A first-of-its-kind intensive count of western Africa gorillas found far more of the apes than conservationists previously thought.
Maybe not for long: The same study found a 19 percent plunge in that gorilla population in just eight years.
Researchers spent a decade trudging through an area of forest that’s about the size of the state of Washington — or Ireland and Scotland combined — looking for lowland gorillas, chimpanzees and nests in what scientists said is the most accurate count for the apes in this primary region where they live, according to a study in Wednesday’s journal Science Advances .
They put the 2013 population at 362,000 gorillas.
That’s considerably more than the 150,000-to-250,000 estimate from the organization that determines how endangered species are, the International Union for the Conservation of Nature.
But it’s also significantly less than the 2005 assessment of almost 450,000 gorillas from the same research team.
The population still qualifies for the IUCN critically endangered red list because the animals are on pace to lose more than 80 percent of their population in three gorilla generations, which is a key threshold, said study author Fiona Maisels of the Wildlife Conservation Society and the University of Stirling in Scotland.
At the current rate, 80 percent or more of the gorillas will be gone by end of the century, said University of Illinois primate expert Paul Garber, who wasn’t part of the study but praised it. He said in the five years since the 2013 count, the loss has likely accelerated.
“That is a doomsday scenario, and we need to reverse this immediately,” Garber said in an email.
Gorillas are hunted as food, and Maisels blames that for much of the population drop. Four out of five gorillas live in an area not protected from hunting, the paper found. Maisels also said forest loss could be huge in the future.
To conduct the census, pairs of researchers surveyed thick forest areas looking up, down and sideways for both gorillas and chimpanzees, averaging about 1.2 miles (2 km) a day, Maisels said. Overall, researchers covered about one quarter of the 290,000-square-mile (750,000-square-km) area of Angola, Cameroon, Central African Republic, Equatorial Guinea, Republic of Congo and Gabon and then used computer simulations to account for the rest.

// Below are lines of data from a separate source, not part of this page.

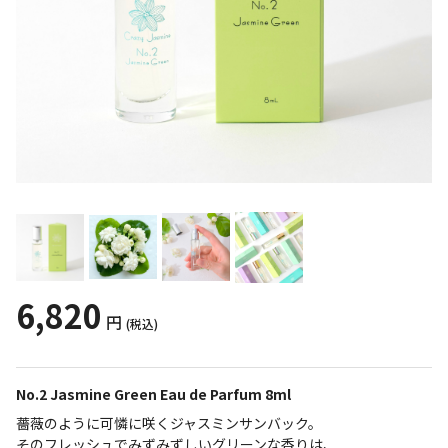
6,820
円
(税込)
No.2 Jasmine Green Eau de Parfum 8ml
薔薇のように可憐に咲くジャスミンサンバック。
そのフレッシュでみずみずしいグリーンな香りは、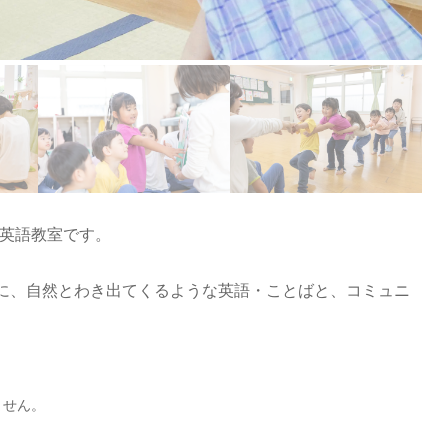
も英語教室です。
切に、自然とわき出てくるような英語・ことばと、コミュニ
ません。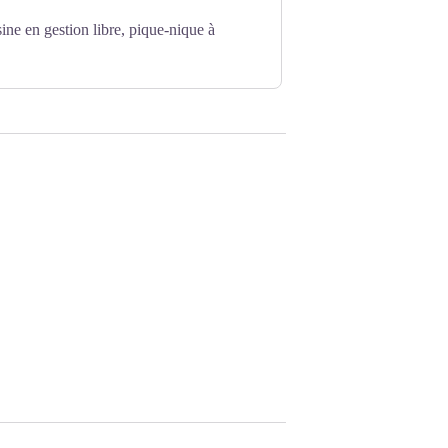
sine en gestion libre, pique-nique à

The same researchers found nearly 129,000 chimpanzees, which is more than conservationists thought. Because of survey sample issues they couldn’t significantly show a change in chimp numbers, but they suspect it is decreasing, Maisels said.
“We used around 20,000 nests,” Maisels said, referring to both species. “Nobody else has done that.”
While two other outside experts praised the study, Volker Sommer at the University College London said the counting method is flawed because researchers can’t tell if nests they find are day or night nests, new or old, single or multiple. He said in an email that then adding computer modeling to it “takes a questionable approach to new heights” so “we cannot expect standardized results from such an approach.”
Duke University conservation scientist Stuart Pimm called the paper important, especially in the wider context of assessing how a species is doing beyond old pure population estimates.